** RECORDS TO USE follows **

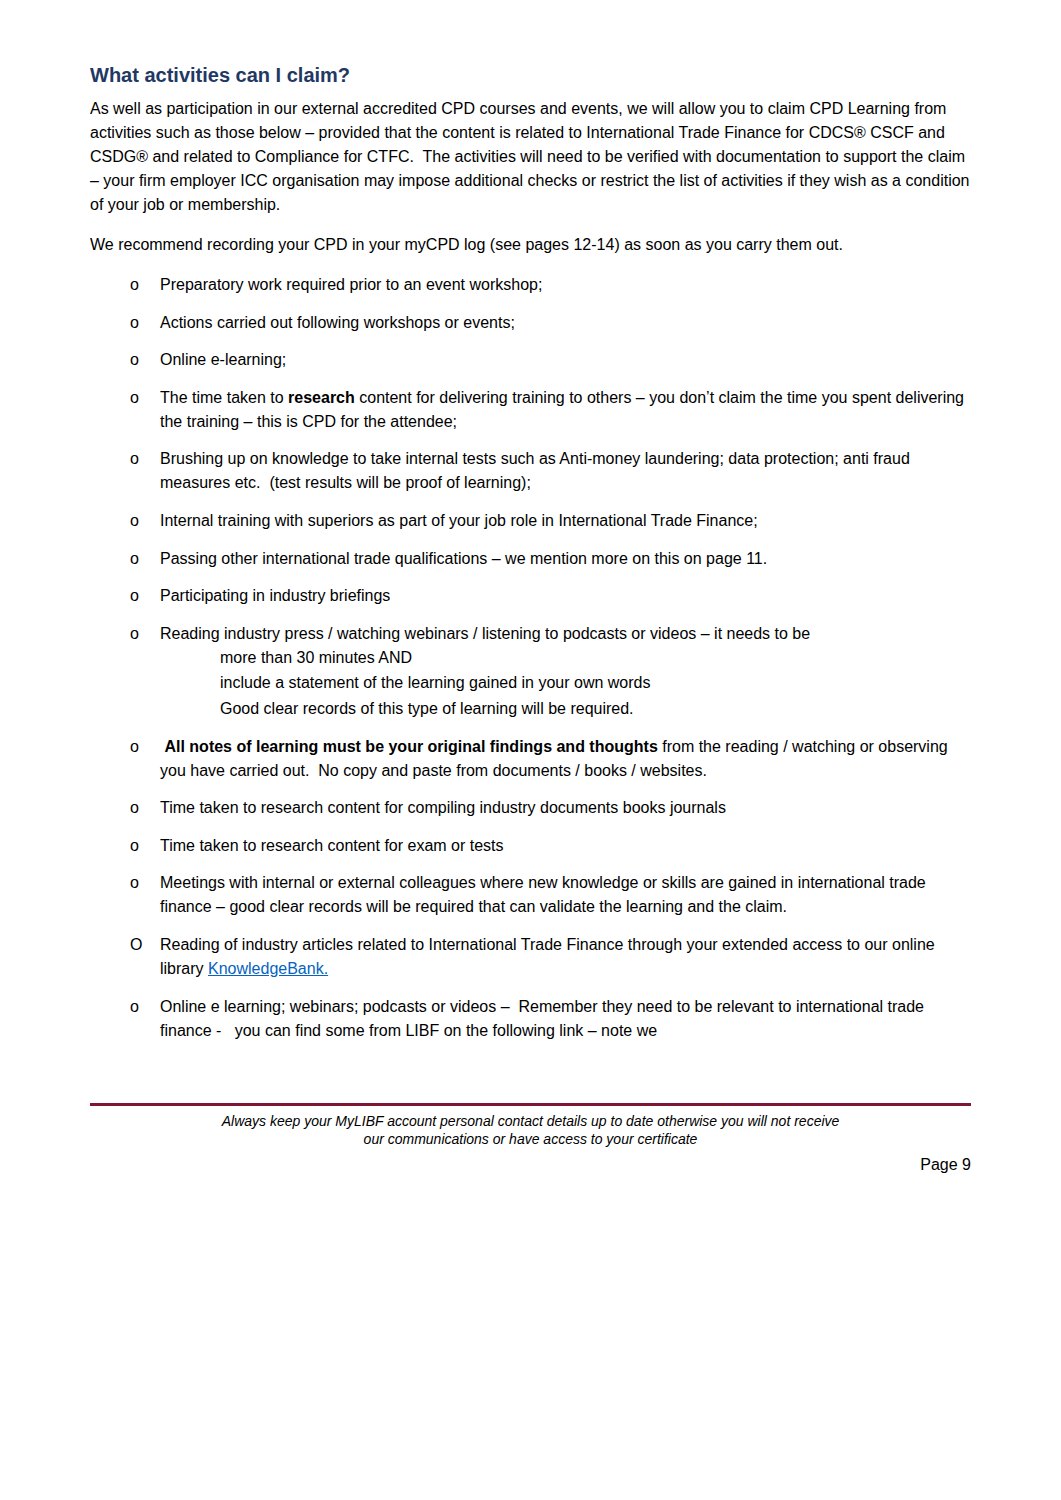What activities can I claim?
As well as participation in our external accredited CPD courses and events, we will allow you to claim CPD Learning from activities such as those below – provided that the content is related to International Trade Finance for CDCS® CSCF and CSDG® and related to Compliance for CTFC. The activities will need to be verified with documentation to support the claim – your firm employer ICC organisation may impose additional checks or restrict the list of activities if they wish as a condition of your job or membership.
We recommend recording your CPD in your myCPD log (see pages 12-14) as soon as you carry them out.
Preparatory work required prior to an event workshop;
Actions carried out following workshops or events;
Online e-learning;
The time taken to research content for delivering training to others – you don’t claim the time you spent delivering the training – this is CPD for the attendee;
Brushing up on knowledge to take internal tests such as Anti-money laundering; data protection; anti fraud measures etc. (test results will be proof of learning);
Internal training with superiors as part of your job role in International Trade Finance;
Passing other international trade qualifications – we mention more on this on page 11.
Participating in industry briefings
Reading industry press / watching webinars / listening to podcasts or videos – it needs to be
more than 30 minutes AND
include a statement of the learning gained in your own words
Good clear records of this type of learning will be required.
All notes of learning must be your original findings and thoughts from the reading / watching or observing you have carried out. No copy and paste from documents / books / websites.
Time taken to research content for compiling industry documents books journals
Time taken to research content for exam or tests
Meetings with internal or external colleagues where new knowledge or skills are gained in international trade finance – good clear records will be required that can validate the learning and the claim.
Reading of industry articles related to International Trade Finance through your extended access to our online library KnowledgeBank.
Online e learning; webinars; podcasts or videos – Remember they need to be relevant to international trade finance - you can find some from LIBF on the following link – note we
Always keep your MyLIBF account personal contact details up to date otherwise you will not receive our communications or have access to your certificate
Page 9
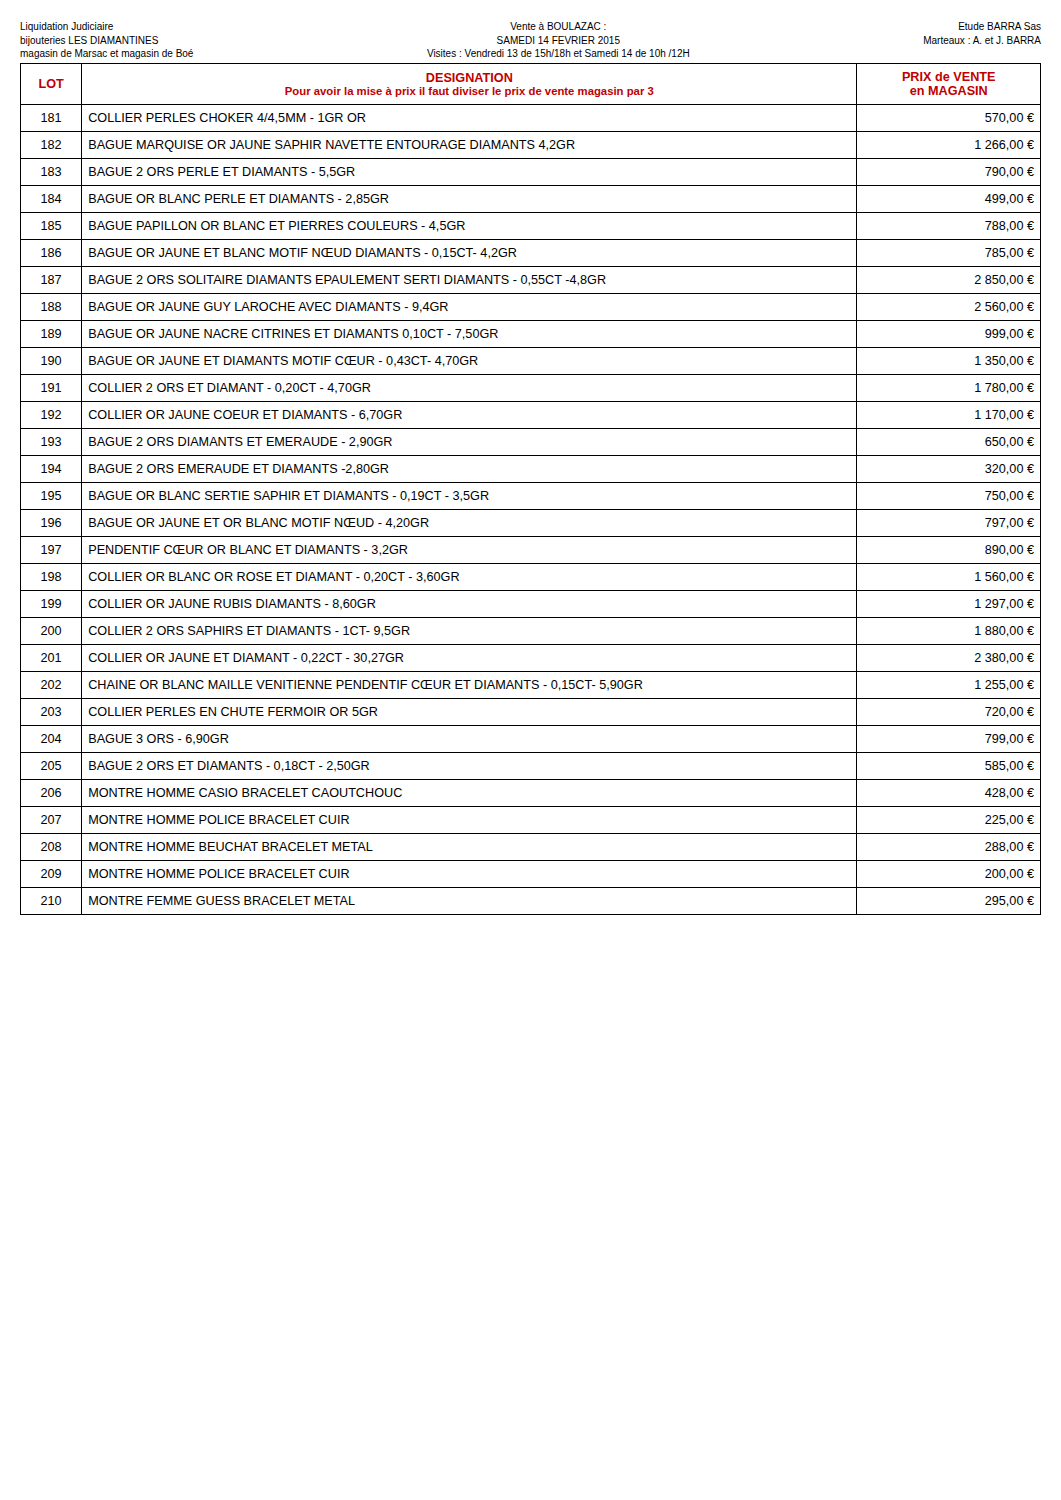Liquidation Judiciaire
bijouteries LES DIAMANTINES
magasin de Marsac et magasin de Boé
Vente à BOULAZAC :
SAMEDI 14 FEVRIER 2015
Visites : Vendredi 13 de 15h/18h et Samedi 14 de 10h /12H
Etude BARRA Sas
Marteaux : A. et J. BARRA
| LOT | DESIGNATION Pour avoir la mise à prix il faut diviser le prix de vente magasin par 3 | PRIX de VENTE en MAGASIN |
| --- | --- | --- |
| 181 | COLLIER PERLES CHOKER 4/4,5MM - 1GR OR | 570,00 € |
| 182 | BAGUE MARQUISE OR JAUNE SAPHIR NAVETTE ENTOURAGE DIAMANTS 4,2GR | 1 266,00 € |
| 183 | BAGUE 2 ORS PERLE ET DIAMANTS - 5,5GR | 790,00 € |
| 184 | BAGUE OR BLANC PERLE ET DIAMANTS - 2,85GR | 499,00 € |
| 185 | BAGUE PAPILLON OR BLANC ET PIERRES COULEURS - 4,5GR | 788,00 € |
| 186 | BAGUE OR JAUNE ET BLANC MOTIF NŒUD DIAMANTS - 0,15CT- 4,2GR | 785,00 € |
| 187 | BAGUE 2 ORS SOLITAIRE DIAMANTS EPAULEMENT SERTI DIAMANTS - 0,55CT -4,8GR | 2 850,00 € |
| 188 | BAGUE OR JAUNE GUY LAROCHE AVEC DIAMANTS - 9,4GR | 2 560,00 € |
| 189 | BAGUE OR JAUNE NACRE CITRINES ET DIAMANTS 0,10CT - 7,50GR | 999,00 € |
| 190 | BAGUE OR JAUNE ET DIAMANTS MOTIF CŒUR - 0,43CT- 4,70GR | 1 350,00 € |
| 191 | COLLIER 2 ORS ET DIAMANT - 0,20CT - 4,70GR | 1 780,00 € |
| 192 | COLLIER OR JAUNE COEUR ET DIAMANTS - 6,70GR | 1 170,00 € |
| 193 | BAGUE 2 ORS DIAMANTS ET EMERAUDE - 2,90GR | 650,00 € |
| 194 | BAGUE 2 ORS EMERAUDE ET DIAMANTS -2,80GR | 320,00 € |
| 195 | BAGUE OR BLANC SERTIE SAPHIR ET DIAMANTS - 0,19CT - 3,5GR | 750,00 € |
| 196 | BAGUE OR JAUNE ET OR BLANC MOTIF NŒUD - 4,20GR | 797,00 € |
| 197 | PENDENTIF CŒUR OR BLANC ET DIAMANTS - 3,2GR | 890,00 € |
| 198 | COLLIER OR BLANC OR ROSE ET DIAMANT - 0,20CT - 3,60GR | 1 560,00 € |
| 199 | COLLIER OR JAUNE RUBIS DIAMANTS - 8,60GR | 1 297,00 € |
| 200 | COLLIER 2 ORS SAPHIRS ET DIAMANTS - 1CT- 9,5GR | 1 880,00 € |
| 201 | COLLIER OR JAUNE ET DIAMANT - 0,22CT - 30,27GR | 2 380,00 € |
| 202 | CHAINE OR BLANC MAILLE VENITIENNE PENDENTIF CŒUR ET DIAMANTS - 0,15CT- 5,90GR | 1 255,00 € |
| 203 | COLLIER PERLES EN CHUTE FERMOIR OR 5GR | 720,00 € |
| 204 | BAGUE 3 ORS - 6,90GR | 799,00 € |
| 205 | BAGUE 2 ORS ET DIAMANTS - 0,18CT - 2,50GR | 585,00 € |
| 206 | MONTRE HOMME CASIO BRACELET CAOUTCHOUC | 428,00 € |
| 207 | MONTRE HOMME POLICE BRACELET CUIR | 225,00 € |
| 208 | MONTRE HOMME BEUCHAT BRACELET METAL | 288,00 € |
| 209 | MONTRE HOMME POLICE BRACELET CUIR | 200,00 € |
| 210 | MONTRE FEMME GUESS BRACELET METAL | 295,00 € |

** End of RECORDS TO USE **

§ **WORK ORDER**: Copy the lines exactly as they appear from the opening of the entries above through the line with "Good clear records of", excluding all pictures.

§ **ANSWER SECTION**:
What activities can I claim?
As well as participation in our external accredited CPD courses and events, we will allow you to claim CPD Learning from activities such as those below – provided that the content is related to International Trade Finance for CDCS® CSCF and CSDG® and related to Compliance for CTFC. The activities will need to be verified with documentation to support the claim – your firm employer ICC organisation may impose additional checks or restrict the list of activities if they wish as a condition of your job or membership.
We recommend recording your CPD in your myCPD log (see pages 12-14) as soon as you carry them out.
Preparatory work required prior to an event workshop;
Actions carried out following workshops or events;
Online e-learning;
The time taken to research content for delivering training to others – you don’t claim the time you spent delivering the training – this is CPD for the attendee;
Brushing up on knowledge to take internal tests such as Anti-money laundering; data protection; anti fraud measures etc. (test results will be proof of learning);
Internal training with superiors as part of your job role in International Trade Finance;
Passing other international trade qualifications – we mention more on this on page 11.
Participating in industry briefings
Reading industry press / watching webinars / listening to podcasts or videos – it needs to be
more than 30 minutes AND
include a statement of the learning gained in your own words
Good clear records of this type of learning will be required.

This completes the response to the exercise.